::: DATASET RECORDS :::

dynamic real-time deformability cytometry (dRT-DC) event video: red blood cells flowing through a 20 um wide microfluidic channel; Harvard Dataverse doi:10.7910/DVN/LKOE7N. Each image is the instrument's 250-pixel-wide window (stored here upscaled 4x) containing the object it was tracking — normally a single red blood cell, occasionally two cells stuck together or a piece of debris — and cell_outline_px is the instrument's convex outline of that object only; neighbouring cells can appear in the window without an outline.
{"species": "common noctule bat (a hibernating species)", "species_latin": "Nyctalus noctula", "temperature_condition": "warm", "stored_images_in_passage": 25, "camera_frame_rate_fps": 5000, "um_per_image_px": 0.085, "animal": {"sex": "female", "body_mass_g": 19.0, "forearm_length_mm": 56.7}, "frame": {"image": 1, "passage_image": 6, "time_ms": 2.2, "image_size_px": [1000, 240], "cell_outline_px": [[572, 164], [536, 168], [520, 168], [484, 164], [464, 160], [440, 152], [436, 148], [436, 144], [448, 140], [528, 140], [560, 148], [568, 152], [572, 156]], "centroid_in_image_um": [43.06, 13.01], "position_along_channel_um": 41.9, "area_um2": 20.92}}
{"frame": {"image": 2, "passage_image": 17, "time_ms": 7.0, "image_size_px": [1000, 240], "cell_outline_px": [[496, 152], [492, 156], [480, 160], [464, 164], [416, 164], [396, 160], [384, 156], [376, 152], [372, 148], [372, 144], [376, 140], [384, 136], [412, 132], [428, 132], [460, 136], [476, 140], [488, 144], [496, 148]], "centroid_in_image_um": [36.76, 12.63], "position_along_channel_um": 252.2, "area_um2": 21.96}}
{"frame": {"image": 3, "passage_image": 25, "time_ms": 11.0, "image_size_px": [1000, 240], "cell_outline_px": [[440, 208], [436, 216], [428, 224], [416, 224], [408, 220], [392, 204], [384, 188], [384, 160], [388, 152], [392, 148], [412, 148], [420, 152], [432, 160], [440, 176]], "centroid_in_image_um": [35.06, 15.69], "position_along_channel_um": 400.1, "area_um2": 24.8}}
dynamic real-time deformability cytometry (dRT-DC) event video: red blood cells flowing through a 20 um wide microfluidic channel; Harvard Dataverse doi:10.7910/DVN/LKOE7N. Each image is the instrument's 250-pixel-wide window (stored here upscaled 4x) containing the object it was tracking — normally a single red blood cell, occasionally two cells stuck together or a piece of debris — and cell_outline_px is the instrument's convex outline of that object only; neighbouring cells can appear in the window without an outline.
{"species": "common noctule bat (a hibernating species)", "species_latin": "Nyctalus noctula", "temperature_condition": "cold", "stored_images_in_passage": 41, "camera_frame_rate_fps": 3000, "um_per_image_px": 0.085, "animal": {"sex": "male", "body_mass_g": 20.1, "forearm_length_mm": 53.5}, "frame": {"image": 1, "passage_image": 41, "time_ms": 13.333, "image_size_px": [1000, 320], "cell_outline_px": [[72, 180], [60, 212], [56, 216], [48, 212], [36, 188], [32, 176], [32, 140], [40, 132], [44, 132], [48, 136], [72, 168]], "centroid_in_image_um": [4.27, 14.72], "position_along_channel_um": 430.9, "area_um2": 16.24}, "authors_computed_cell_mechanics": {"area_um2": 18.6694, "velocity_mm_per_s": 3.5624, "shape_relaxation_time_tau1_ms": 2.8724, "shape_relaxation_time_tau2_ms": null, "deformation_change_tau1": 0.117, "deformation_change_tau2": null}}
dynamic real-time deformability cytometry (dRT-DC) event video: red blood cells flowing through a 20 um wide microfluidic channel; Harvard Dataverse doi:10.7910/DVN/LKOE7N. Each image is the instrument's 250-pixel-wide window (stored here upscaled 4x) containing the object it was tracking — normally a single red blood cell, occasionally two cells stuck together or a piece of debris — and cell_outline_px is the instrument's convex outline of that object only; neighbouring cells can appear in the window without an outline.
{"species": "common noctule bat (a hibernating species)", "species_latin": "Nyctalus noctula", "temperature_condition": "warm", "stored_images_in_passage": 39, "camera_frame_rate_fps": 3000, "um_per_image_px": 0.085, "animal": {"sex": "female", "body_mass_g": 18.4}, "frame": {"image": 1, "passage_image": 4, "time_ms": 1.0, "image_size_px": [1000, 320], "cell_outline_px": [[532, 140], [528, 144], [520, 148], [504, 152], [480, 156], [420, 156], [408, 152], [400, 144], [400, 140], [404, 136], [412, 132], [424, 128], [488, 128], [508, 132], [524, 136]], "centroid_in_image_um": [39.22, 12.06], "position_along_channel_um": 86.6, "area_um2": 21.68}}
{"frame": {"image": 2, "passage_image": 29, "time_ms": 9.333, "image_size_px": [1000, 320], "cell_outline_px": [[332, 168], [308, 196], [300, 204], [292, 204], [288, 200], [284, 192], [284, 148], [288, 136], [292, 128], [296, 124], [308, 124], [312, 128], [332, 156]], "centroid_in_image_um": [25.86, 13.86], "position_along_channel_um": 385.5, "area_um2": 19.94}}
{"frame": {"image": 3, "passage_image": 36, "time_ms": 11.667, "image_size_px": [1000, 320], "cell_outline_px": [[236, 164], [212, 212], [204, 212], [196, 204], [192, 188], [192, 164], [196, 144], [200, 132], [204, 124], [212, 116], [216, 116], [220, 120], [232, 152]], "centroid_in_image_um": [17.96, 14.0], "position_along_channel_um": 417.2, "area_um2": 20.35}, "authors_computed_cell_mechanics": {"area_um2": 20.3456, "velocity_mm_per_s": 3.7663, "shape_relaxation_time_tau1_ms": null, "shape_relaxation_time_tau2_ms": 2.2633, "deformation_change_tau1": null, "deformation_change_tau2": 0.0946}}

:::

▶ PROBLEM TO WORK ON: Write out the entries above word for word.

▶ RESPONSE TO THE EXERCISE:
dynamic real-time deformability cytometry (dRT-DC) event video: red blood cells flowing through a 20 um wide microfluidic channel; Harvard Dataverse doi:10.7910/DVN/LKOE7N. Each image is the instrument's 250-pixel-wide window (stored here upscaled 4x) containing the object it was tracking — normally a single red blood cell, occasionally two cells stuck together or a piece of debris — and cell_outline_px is the instrument's convex outline of that object only; neighbouring cells can appear in the window without an outline.
{"species": "common noctule bat (a hibernating species)", "species_latin": "Nyctalus noctula", "temperature_condition": "warm", "stored_images_in_passage": 25, "camera_frame_rate_fps": 5000, "um_per_image_px": 0.085, "animal": {"sex": "female", "body_mass_g": 19.0, "forearm_length_mm": 56.7}, "frame": {"image": 1, "passage_image": 6, "time_ms": 2.2, "image_size_px": [1000, 240], "cell_outline_px": [[572, 164], [536, 168], [520, 168], [484, 164], [464, 160], [440, 152], [436, 148], [436, 144], [448, 140], [528, 140], [560, 148], [568, 152], [572, 156]], "centroid_in_image_um": [43.06, 13.01], "position_along_channel_um": 41.9, "area_um2": 20.92}}
{"frame": {"image": 2, "passage_image": 17, "time_ms": 7.0, "image_size_px": [1000, 240], "cell_outline_px": [[496, 152], [492, 156], [480, 160], [464, 164], [416, 164], [396, 160], [384, 156], [376, 152], [372, 148], [372, 144], [376, 140], [384, 136], [412, 132], [428, 132], [460, 136], [476, 140], [488, 144], [496, 148]], "centroid_in_image_um": [36.76, 12.63], "position_along_channel_um": 252.2, "area_um2": 21.96}}
{"frame": {"image": 3, "passage_image": 25, "time_ms": 11.0, "image_size_px": [1000, 240], "cell_outline_px": [[440, 208], [436, 216], [428, 224], [416, 224], [408, 220], [392, 204], [384, 188], [384, 160], [388, 152], [392, 148], [412, 148], [420, 152], [432, 160], [440, 176]], "centroid_in_image_um": [35.06, 15.69], "position_along_channel_um": 400.1, "area_um2": 24.8}}
dynamic real-time deformability cytometry (dRT-DC) event video: red blood cells flowing through a 20 um wide microfluidic channel; Harvard Dataverse doi:10.7910/DVN/LKOE7N. Each image is the instrument's 250-pixel-wide window (stored here upscaled 4x) containing the object it was tracking — normally a single red blood cell, occasionally two cells stuck together or a piece of debris — and cell_outline_px is the instrument's convex outline of that object only; neighbouring cells can appear in the window without an outline.
{"species": "common noctule bat (a hibernating species)", "species_latin": "Nyctalus noctula", "temperature_condition": "cold", "stored_images_in_passage": 41, "camera_frame_rate_fps": 3000, "um_per_image_px": 0.085, "animal": {"sex": "male", "body_mass_g": 20.1, "forearm_length_mm": 53.5}, "frame": {"image": 1, "passage_image": 41, "time_ms": 13.333, "image_size_px": [1000, 320], "cell_outline_px": [[72, 180], [60, 212], [56, 216], [48, 212], [36, 188], [32, 176], [32, 140], [40, 132], [44, 132], [48, 136], [72, 168]], "centroid_in_image_um": [4.27, 14.72], "position_along_channel_um": 430.9, "area_um2": 16.24}, "authors_computed_cell_mechanics": {"area_um2": 18.6694, "velocity_mm_per_s": 3.5624, "shape_relaxation_time_tau1_ms": 2.8724, "shape_relaxation_time_tau2_ms": null, "deformation_change_tau1": 0.117, "deformation_change_tau2": null}}
dynamic real-time deformability cytometry (dRT-DC) event video: red blood cells flowing through a 20 um wide microfluidic channel; Harvard Dataverse doi:10.7910/DVN/LKOE7N. Each image is the instrument's 250-pixel-wide window (stored here upscaled 4x) containing the object it was tracking — normally a single red blood cell, occasionally two cells stuck together or a piece of debris — and cell_outline_px is the instrument's convex outline of that object only; neighbouring cells can appear in the window without an outline.
{"species": "common noctule bat (a hibernating species)", "species_latin": "Nyctalus noctula", "temperature_condition": "warm", "stored_images_in_passage": 39, "camera_frame_rate_fps": 3000, "um_per_image_px": 0.085, "animal": {"sex": "female", "body_mass_g": 18.4}, "frame": {"image": 1, "passage_image": 4, "time_ms": 1.0, "image_size_px": [1000, 320], "cell_outline_px": [[532, 140], [528, 144], [520, 148], [504, 152], [480, 156], [420, 156], [408, 152], [400, 144], [400, 140], [404, 136], [412, 132], [424, 128], [488, 128], [508, 132], [524, 136]], "centroid_in_image_um": [39.22, 12.06], "position_along_channel_um": 86.6, "area_um2": 21.68}}
{"frame": {"image": 2, "passage_image": 29, "time_ms": 9.333, "image_size_px": [1000, 320], "cell_outline_px": [[332, 168], [308, 196], [300, 204], [292, 204], [288, 200], [284, 192], [284, 148], [288, 136], [292, 128], [296, 124], [308, 124], [312, 128], [332, 156]], "centroid_in_image_um": [25.86, 13.86], "position_along_channel_um": 385.5, "area_um2": 19.94}}
{"frame": {"image": 3, "passage_image": 36, "time_ms": 11.667, "image_size_px": [1000, 320], "cell_outline_px": [[236, 164], [212, 212], [204, 212], [196, 204], [192, 188], [192, 164], [196, 144], [200, 132], [204, 124], [212, 116], [216, 116], [220, 120], [232, 152]], "centroid_in_image_um": [17.96, 14.0], "position_along_channel_um": 417.2, "area_um2": 20.35}, "authors_computed_cell_mechanics": {"area_um2": 20.3456, "velocity_mm_per_s": 3.7663, "shape_relaxation_time_tau1_ms": null, "shape_relaxation_time_tau2_ms": 2.2633, "deformation_change_tau1": null, "deformation_change_tau2": 0.0946}}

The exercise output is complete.